Customer security best practices
Appropriate roles: Admin Agent | Helpdesk Agent
All customers of Cloud Solution Provider (CSP) partners should follow the security guidance in this article.
For security best practices for CSPs, see CSP security best practices.
Ensure multifactor authentication (MFA) is enabled and registered on every account. Use either Microsoft Entra ID security defaults or Conditional Access to enforce MFA. MFA is the best baseline security hygiene method to protect against threats.
- Consider using passwordless sign-in with the Microsoft Authenticator app.
Frequently review subscriptions and resources or services that might have been provisioned unexpectedly.
- Review the Azure Monitor activity log for Azure subscription-related activity.
Utilize cost anomaly alerts to detect unexpected high consumption in your Azure subscription.
Users who have Microsoft Entra administrative roles shouldn't regularly use those accounts for email and collaboration. Create a separate user account with no Microsoft Entra administrative roles for collaboration tasks.
Regularly review and verify password recovery email addresses and phone numbers within Microsoft Entra ID for all users with the privileged Entra admin roles and update immediately.
Review, audit, and minimize access privileges and delegated permissions. It's important to consider and implement a least-privilege approach. Microsoft recommends prioritizing a thorough review and audit of partner relationships to minimize any unnecessary permissions between your organization and upstream providers. Microsoft recommends immediately removing access for any partner relationships that look unfamiliar or haven't yet been audited.
Review, harden, and monitor all tenant administrator accounts: All organizations should thoroughly review all tenant admin users, including users associated with Administer On Behalf Of (AOBO) in Azure subscriptions, and verify the authenticity of the users and activity. We strongly encourage the use of phishing-resistant MFA for all tenant administrators, review of devices registered for use with MFA, and minimizing the use of standing high-privilege access. Continue to reinspect all active tenant admin users accounts, and check audit logs regularly to verify that high-privilege user access isn't granted or delegated to admin users who don't require those privileges to do their jobs.
Review service provider permissions access from B2B and local accounts: In addition to using delegated administrative privilege capabilities, some cloud service providers use business-to-business (B2B) accounts or local administrator accounts in customer tenants. We recommend that you identify whether your cloud service providers use these accounts, and if so, ensure that those accounts are well governed and have least-privilege access in your tenant. Microsoft recommends against the use of "shared" administrator accounts. Review the detailed guidance on how to review permissions for B2B accounts.
Review and audit Microsoft Entra sign-ins and configuration changes: Authentications of this nature are audited and available to customers through the Microsoft Entra sign-in logs, Microsoft Entra audit logs, and the Microsoft Purview compliance portal (formerly in the Exchange Admin Center). We recently added the capability to see sign-ins by partners who have delegated admin permissions. You can see a filtered view of those sign-ins by going to the sign-in logs in the Microsoft Entra admin center and adding the filter Cross-tenant access type: Service provider on the User-sign ins (non-interactive) tab.

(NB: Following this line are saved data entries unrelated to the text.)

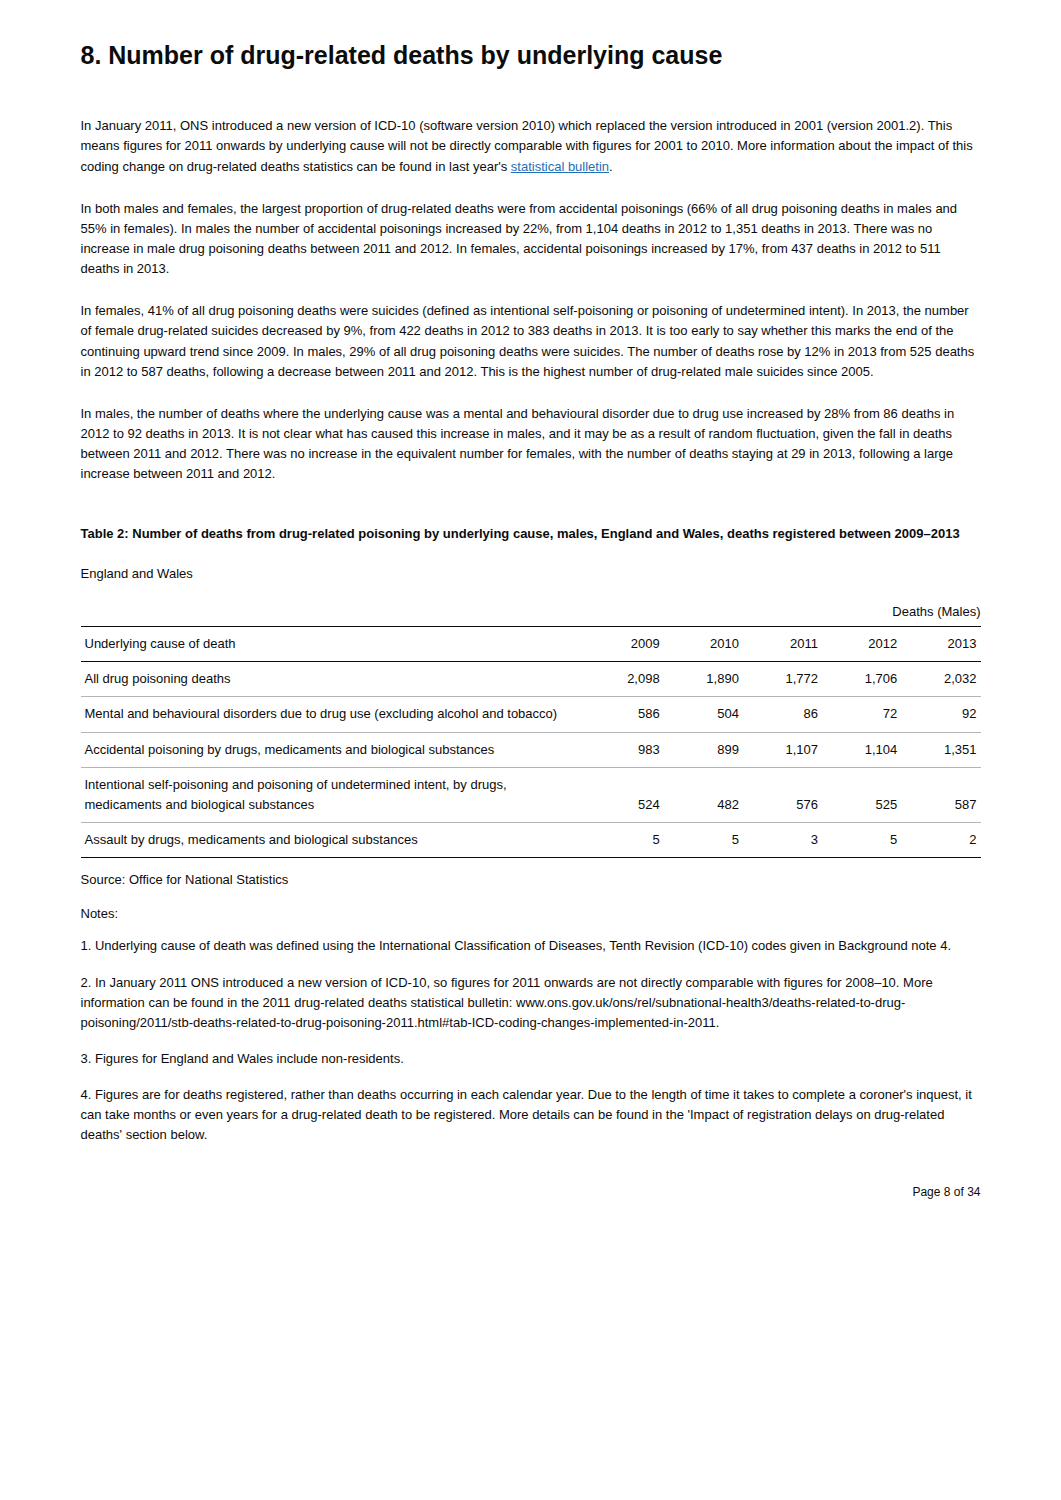8. Number of drug-related deaths by underlying cause
In January 2011, ONS introduced a new version of ICD-10 (software version 2010) which replaced the version introduced in 2001 (version 2001.2). This means figures for 2011 onwards by underlying cause will not be directly comparable with figures for 2001 to 2010. More information about the impact of this coding change on drug-related deaths statistics can be found in last year's statistical bulletin.
In both males and females, the largest proportion of drug-related deaths were from accidental poisonings (66% of all drug poisoning deaths in males and 55% in females). In males the number of accidental poisonings increased by 22%, from 1,104 deaths in 2012 to 1,351 deaths in 2013. There was no increase in male drug poisoning deaths between 2011 and 2012. In females, accidental poisonings increased by 17%, from 437 deaths in 2012 to 511 deaths in 2013.
In females, 41% of all drug poisoning deaths were suicides (defined as intentional self-poisoning or poisoning of undetermined intent). In 2013, the number of female drug-related suicides decreased by 9%, from 422 deaths in 2012 to 383 deaths in 2013. It is too early to say whether this marks the end of the continuing upward trend since 2009. In males, 29% of all drug poisoning deaths were suicides. The number of deaths rose by 12% in 2013 from 525 deaths in 2012 to 587 deaths, following a decrease between 2011 and 2012. This is the highest number of drug-related male suicides since 2005.
In males, the number of deaths where the underlying cause was a mental and behavioural disorder due to drug use increased by 28% from 86 deaths in 2012 to 92 deaths in 2013. It is not clear what has caused this increase in males, and it may be as a result of random fluctuation, given the fall in deaths between 2011 and 2012. There was no increase in the equivalent number for females, with the number of deaths staying at 29 in 2013, following a large increase between 2011 and 2012.
Table 2: Number of deaths from drug-related poisoning by underlying cause, males, England and Wales, deaths registered between 2009–2013
England and Wales
Deaths (Males)
| Underlying cause of death | 2009 | 2010 | 2011 | 2012 | 2013 |
| --- | --- | --- | --- | --- | --- |
| All drug poisoning deaths | 2,098 | 1,890 | 1,772 | 1,706 | 2,032 |
| Mental and behavioural disorders due to drug use (excluding alcohol and tobacco) | 586 | 504 | 86 | 72 | 92 |
| Accidental poisoning by drugs, medicaments and biological substances | 983 | 899 | 1,107 | 1,104 | 1,351 |
| Intentional self-poisoning and poisoning of undetermined intent, by drugs, medicaments and biological substances | 524 | 482 | 576 | 525 | 587 |
| Assault by drugs, medicaments and biological substances | 5 | 5 | 3 | 5 | 2 |
Source: Office for National Statistics
Notes:
1. Underlying cause of death was defined using the International Classification of Diseases, Tenth Revision (ICD-10) codes given in Background note 4.
2. In January 2011 ONS introduced a new version of ICD-10, so figures for 2011 onwards are not directly comparable with figures for 2008–10. More information can be found in the 2011 drug-related deaths statistical bulletin: www.ons.gov.uk/ons/rel/subnational-health3/deaths-related-to-drug-poisoning/2011/stb-deaths-related-to-drug-poisoning-2011.html#tab-ICD-coding-changes-implemented-in-2011.
3. Figures for England and Wales include non-residents.
4. Figures are for deaths registered, rather than deaths occurring in each calendar year. Due to the length of time it takes to complete a coroner's inquest, it can take months or even years for a drug-related death to be registered. More details can be found in the 'Impact of registration delays on drug-related deaths' section below.
Page 8 of 34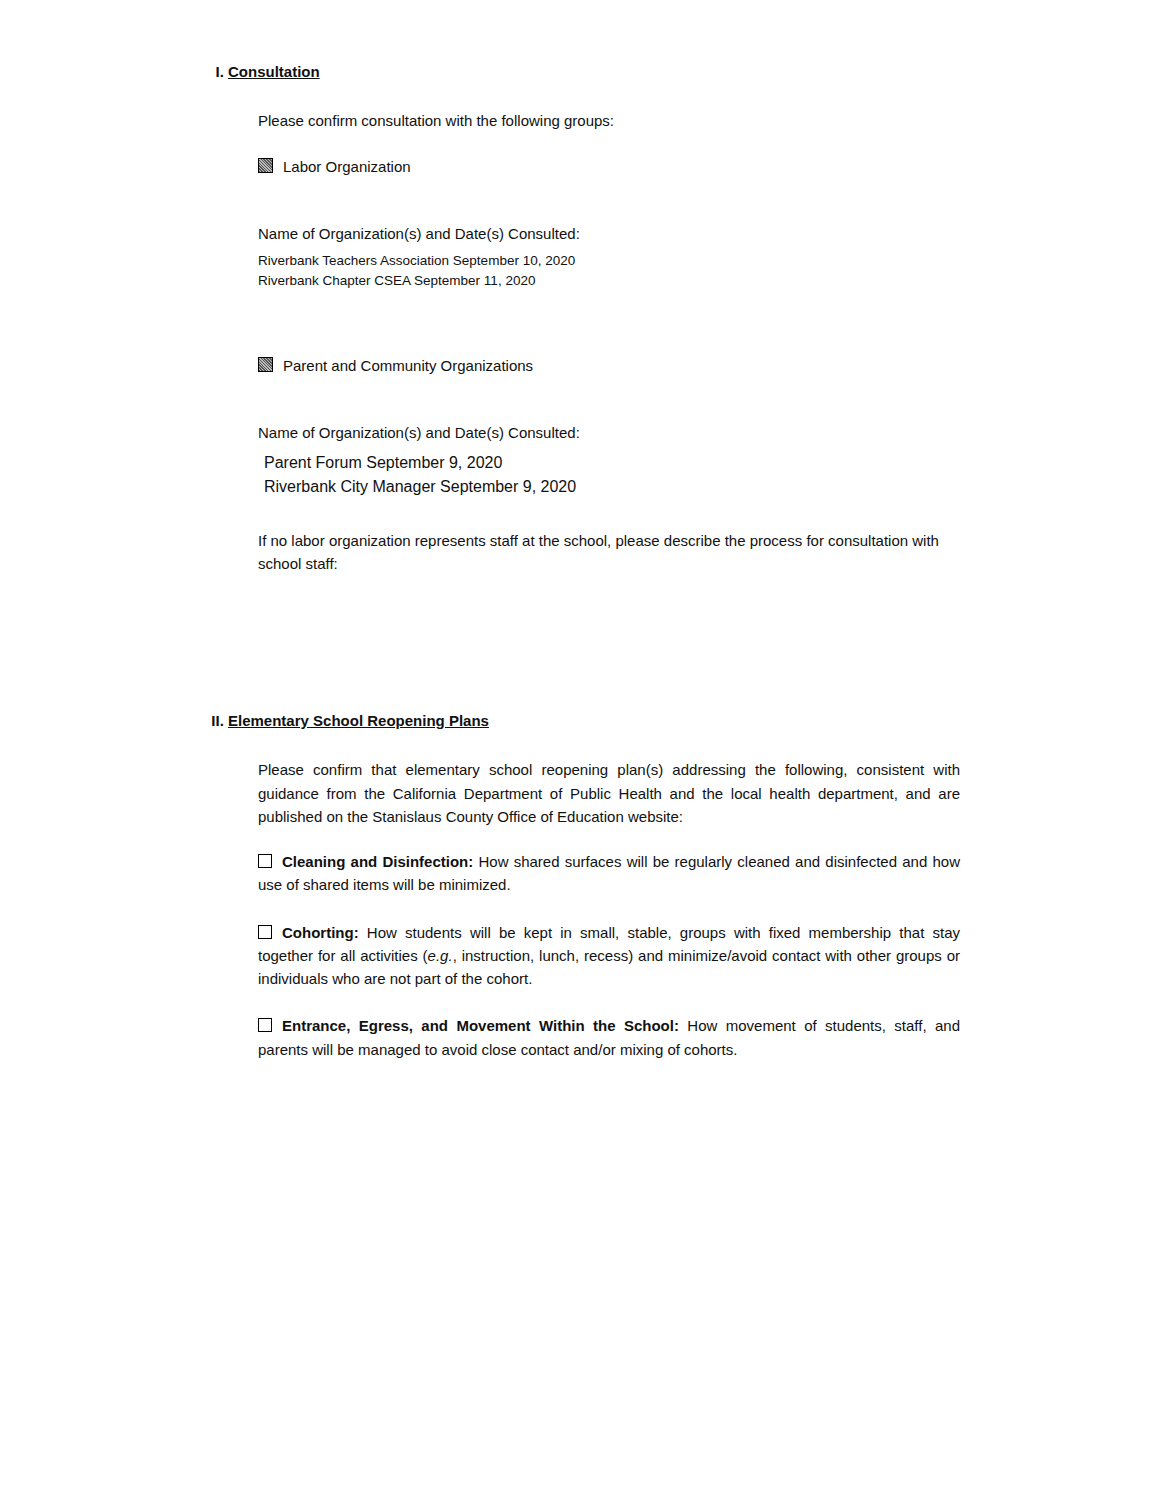Consultation
Please confirm consultation with the following groups:
Labor Organization
Name of Organization(s) and Date(s) Consulted:
Riverbank Teachers Association September 10, 2020
Riverbank Chapter CSEA September 11, 2020
Parent and Community Organizations
Name of Organization(s) and Date(s) Consulted:
Parent Forum September 9, 2020
Riverbank City Manager September 9, 2020
If no labor organization represents staff at the school, please describe the process for consultation with school staff:
Elementary School Reopening Plans
Please confirm that elementary school reopening plan(s) addressing the following, consistent with guidance from the California Department of Public Health and the local health department, and are published on the Stanislaus County Office of Education website:
Cleaning and Disinfection: How shared surfaces will be regularly cleaned and disinfected and how use of shared items will be minimized.
Cohorting: How students will be kept in small, stable, groups with fixed membership that stay together for all activities (e.g., instruction, lunch, recess) and minimize/avoid contact with other groups or individuals who are not part of the cohort.
Entrance, Egress, and Movement Within the School: How movement of students, staff, and parents will be managed to avoid close contact and/or mixing of cohorts.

Review existing log availability and retention strategies: Investigating activities conducted by malicious actors places a large emphasis on having adequate log-retention procedures for cloud-based resources, including Microsoft 365. Various subscription levels have individualized log availability and retention policies, which are important to understand before forming an incident response procedure.
We encourage all organizations to become familiar with the logs made available within your subscription and to evaluate them routinely for adequacy and anomalies. For organizations relying on a third-party organization, work with them to understand their logging strategy for all administrative actions and establish a process should logs need to be made available during an incident.